Weak anti-localization in spin-orbit coupled lattice systems

TL;DR

This paper investigates weak anti-localization phenomena in spin-orbit coupled lattice systems using a two-dimensional Wolff Hamiltonian, revealing unique mechanisms and a crossover to weak localization influenced by Fermi energy and band gap changes.

Contribution

It introduces a novel understanding of WAL in SOC lattices, highlighting the role of interband SOC effects and the crossover behavior, differing from conventional WAL in metals.

Findings

WAL arises in SOC lattices with distinct mechanisms from metals.

Interband SOC effects contribute significantly to WAL.

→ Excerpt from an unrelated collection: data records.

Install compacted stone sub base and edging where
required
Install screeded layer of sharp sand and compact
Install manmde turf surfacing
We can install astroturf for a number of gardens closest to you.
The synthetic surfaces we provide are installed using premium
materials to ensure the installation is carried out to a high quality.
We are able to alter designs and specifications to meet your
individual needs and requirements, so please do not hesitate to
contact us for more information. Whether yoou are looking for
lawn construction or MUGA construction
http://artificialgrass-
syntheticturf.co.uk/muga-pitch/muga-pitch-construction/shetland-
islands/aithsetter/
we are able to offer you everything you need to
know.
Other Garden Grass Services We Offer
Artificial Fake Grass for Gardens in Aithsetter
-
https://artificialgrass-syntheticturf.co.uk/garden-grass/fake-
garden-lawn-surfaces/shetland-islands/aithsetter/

A crossover from WAL to weak localization occurs with changes in Fermi energy or band gap.

Abstract

The quantum correction to electrical conductivity is studied on the basis of two-dimensional Wolff Hamiltonian, which is an effective model for a spin-orbit coupled (SOC) lattice system. It is shown that weak anti-localization (WAL) arises in SOC lattices, although its mechanism and properties are different from the conventional WAL in normal metals with SOC impurities. The interband SOC effect induces the contribution from the interband singlet Cooperon, which plays a crucial role for WAL in the SOC lattice. It is also shown that there is a crossover from WAL to weak localization in SOC lattices when the Fermi energy or band gap changes. The implications of the present results to Bi-Sb alloys and PbTe under pressure are discussed.